There was only food.

And who had the strength to take it.

Lucien no longer waited.

When the slot in the door scraped open and the trays slid inside, he moved first.

He struck hard. Without warning. Without guilt.

No longer fighting just for scraps — he took what he wanted.

He had grown efficient. Fast. Deadly, even without weapons.

A palm strike could break a nose.

A twist of the arm dislocated elbows in a blink.

A brutal kick drove knees collapsing in screams.

He didn't share.

He didn't apologize.

Others had learned.

They moved aside when they saw him coming — if they could.

If they didn't, they starved.

That was the rule now.

No rules.

No order.

No alliances.

Just survival.

And every time the door opened to bring in new prisoners, Lucien saw the cycle replay.

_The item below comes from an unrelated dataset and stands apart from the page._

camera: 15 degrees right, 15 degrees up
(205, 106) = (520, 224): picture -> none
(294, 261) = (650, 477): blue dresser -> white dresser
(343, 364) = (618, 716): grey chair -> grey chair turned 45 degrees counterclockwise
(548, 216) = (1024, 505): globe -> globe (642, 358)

At first, the fresh ones grouped together — hopeful, still believing in structure, in rescue, in reasons.

That someone might come.

That this was temporary.

Lucien never explained.

He just watched them fall apart.

A day. Two at most.

Then the fights started.

The begging. The stealing. The shaking hands.

Hunger always won.

Those too weak to hold what they took shrank into corners. They became smaller, quieter, until they ceased to be.

Lucien learned not to remember their faces.

Too many came and went.

Some died silently.

Some fought to the end — dragged out by guards, limbs broken and twisted.

He didn't mourn.

There was no space left in him for mourning.

Not after what he had seen.

Not after what men did to each other here.

There were no women in the cell. None since he arrived.

At first, that absence felt like relief.

Then he saw its meaning.

Some prisoners — older, stronger, hungrier in ways deeper than their empty stomachs — began to look at weaker men differently.

Quietly at first.

A hand that lingered too long.

A shadowy corner growing too dark.

Then more openly.

Lucien heard screams.

He heard begging.

The second time, he looked.

And something inside him shattered.

These were not monsters.

They were men.

Men who had worn the same clothes.

Marched beneath the same banners.

Fought for the same side.

And now?

They did this.

Because the cell did not care who you were.

It only broke you.

Lucien knew that if he let his guard slip if he showed even the slightest weakness he would become their next prey.

He had to stay sharp. Stay cold. Stay hard.

Because in this place, mercy was a death sentence.

And the hunger?

The hunger was never just for food.

It was for power.

For control.

For the desperate illusion that, if you could take from others, you might hold onto something — anything — that made you more than a broken shadow.

Rowan swallowed the bitter truth.

This was no Trial for strength or honor.

This was a Trial of survival.

Of becoming less than human.

Of losing everything — except the will to fight.

Even if it meant becoming the monster he feared.

Because in the end, there was only one rule here:

Eat or be eaten.

And Rowan was not ready to be eaten yet.